I did mention this way back in one of the first beta test version threads but JimStar couldn't reproduce it on his system and nobody else has ever reported it so I figured it was some quirk of my system.
T.
yeah - thats how I check which card is which also - switch 1 of your fans at a time to 90% and feel where its coming from.
Its a shame that Otoy will probably never build some code into their renderer that would automatically scale down the clock speed for a failed GPU - I suppose it could make them liable for any perceived damages in the event of a meltdown - but wouldn't it be great if they did - simply allow the clock speed to be lowered from default ( but not increased above it - IE OC'd )
jimstar has water cooled cards which probably don't get above 60' so I do wonder if its heat related because my first frame would render but then my second or third would fail - leaving me to wonder if the heat had built up at that point to affect a chip on the failing card etc....lowering the clock speed would lower the temp slightly, but this is purely guess work. Also to note my 580 and one other 680 have been playing happy together but only when I added another 680 ( so the 580 was sandwiched in) did the problem start occurring...
Re: OctaneRender® for Maya® beta 3.03c [CURRENT]
Posted: Mon Nov 05, 2012 10:41 pm
by p3taoctane
The thing that is most frustrating with me is that it is a different card each time.
It happens also at random times.
Thought it was when I opened up photoshop... nope happens when nothing else is changed.
I put the three cords going onto the power supply unit into separate wall sockets so that no one socket was drawing all three loads.
Still same thing.
Checked temps and they all are consistantly around 80 which (although a little high) is not causing other similar 580 cards in a different box to fail.
Scratching my head on this one....
Re: OctaneRender® for Maya® beta 3.03c [CURRENT]
Posted: Tue Nov 06, 2012 12:03 am
by jmfowler
80 is a bit high for me - I have adjusted my auto fan curve in evga precision so that the maintained temp on the warmest card stays at 70 degrees celsius.
Despite the fact that graphics cards are designed to be able to go to high temps many people on the net seem to agree that maintaining high temps for long periods of time will not be good for components longevity.
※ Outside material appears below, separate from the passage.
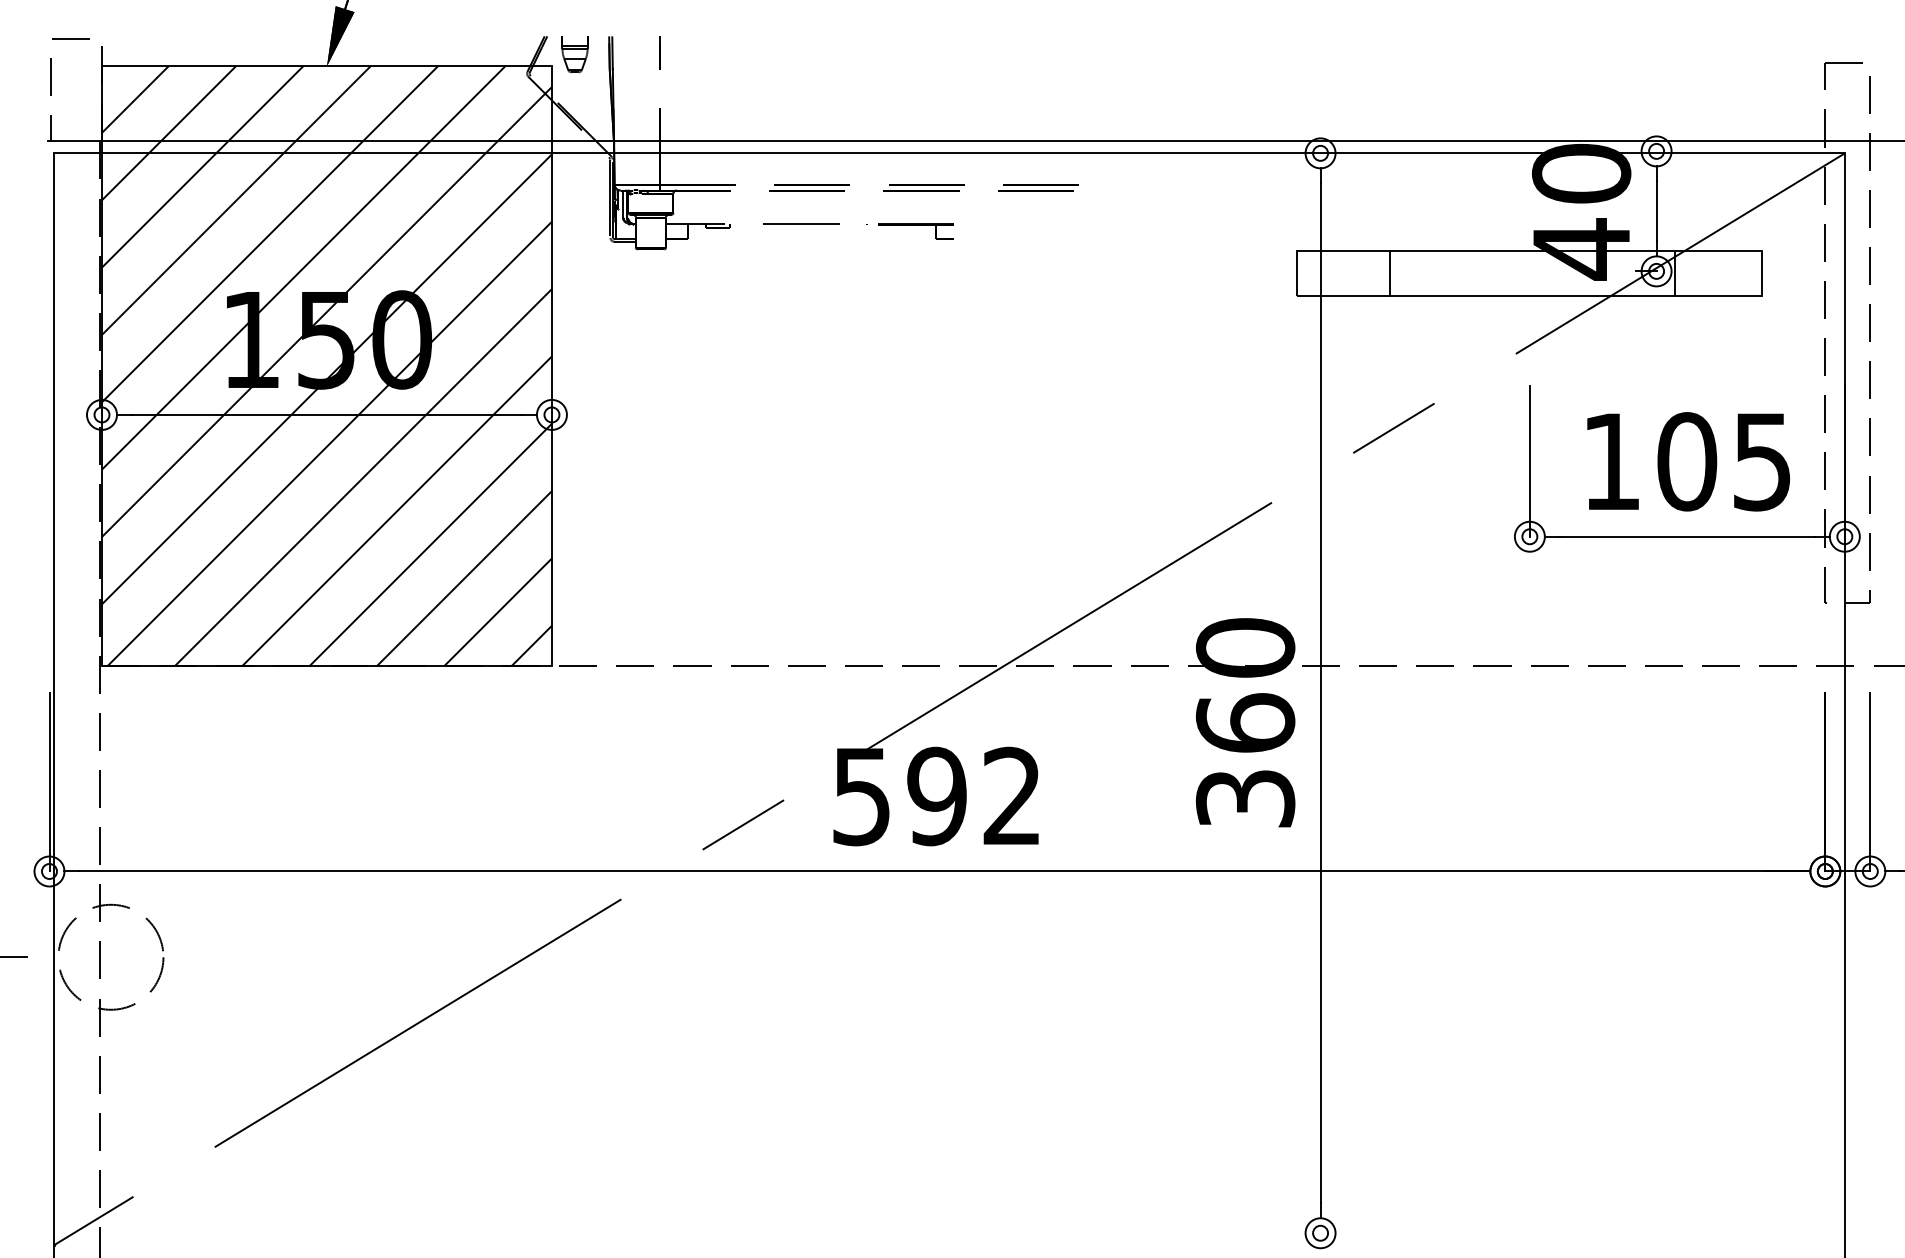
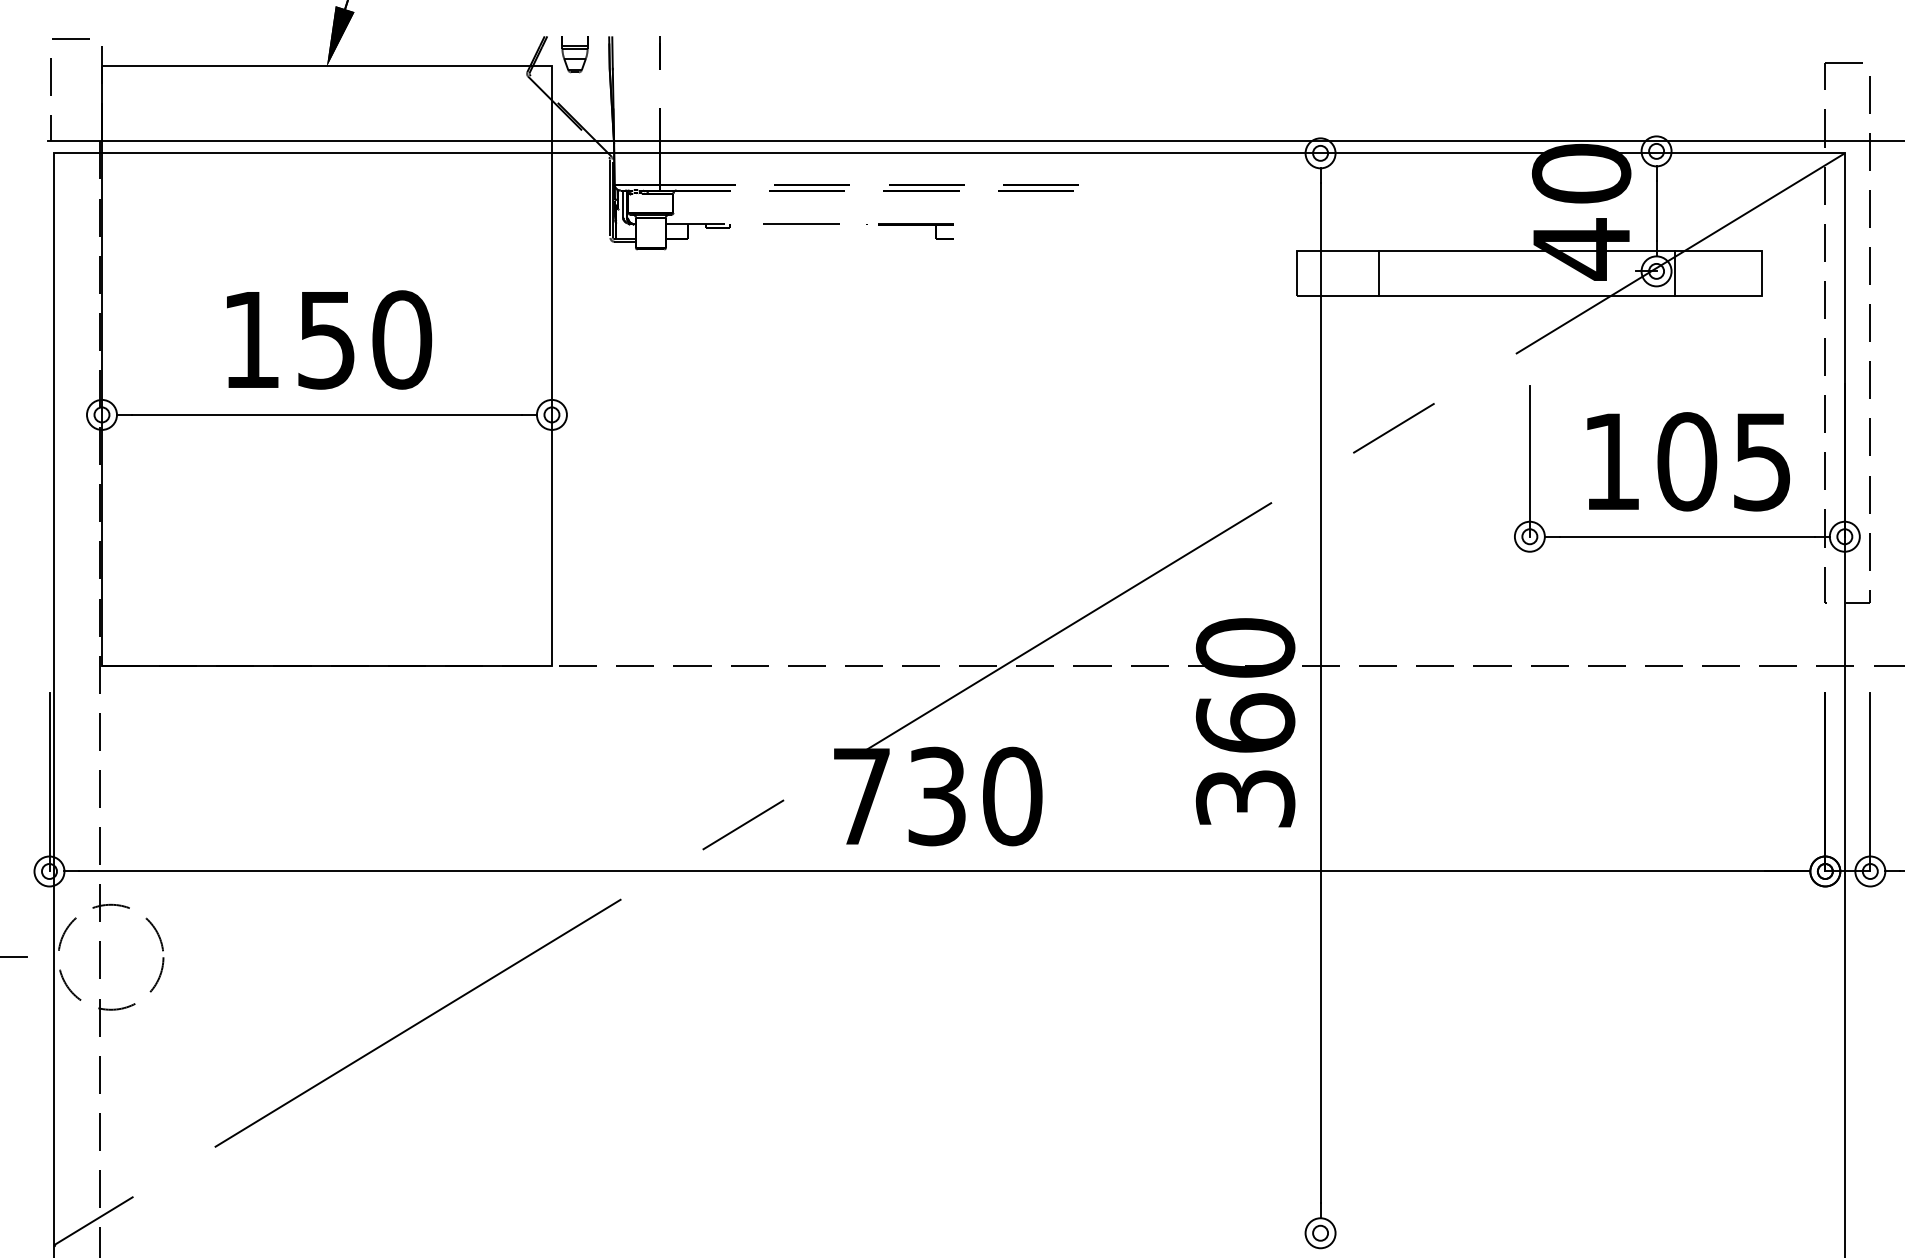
line at (1390, 272) position: (1390, 272) -> (1379, 272)
hatch at (326, 366): present -> none
text at (937, 796): 592 -> 730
I have no professional experience with this, I'm only going off other peoples opinions - but many of them seem to spend a lot of time investigating this stuff.
I would try and get your temps down to 70 degrees.
are they the same brand and spec cards in the problem box?
motherboard problem? different case to the other computer? - I ask because of airflow issues, my Coolermaster HAF case is way better for airflow to GPU's than my NZXT phantom.
Other opinions on this?
something worth mentioning - my box with only the 680's has not failed yet - rendering an animation non stop for 2 weeks- cards at 70-72 degrees, my box with 2*680's and a 580 had a repeated problem for 2 days ( only once i added a 2nd 680..weird ) that turned out to be the 580 - which i lowered the clock speed - and voila.
One interesting thing I've noticed is that the 580 card seems to be very susceptible to picking up heat on its back plate - when i had the 680 near its back plate not rendering the 580 was 10 degree's lower than normal - interesting, because the 680's don't seem to pick up as much heat like that.
Re: OctaneRender® for Maya® beta 3.03c [CURRENT]
Posted: Tue Nov 06, 2012 1:44 am
by p3taoctane
Ill work on getting them down in temp. Thanks
Yeah all same card manufacture
The other box has the same cards and same rough temps etc and does not crash out.
Older tyan card though. Will have to see if that is the difference.
have you changed the clock speed ever... and does it alter performance much?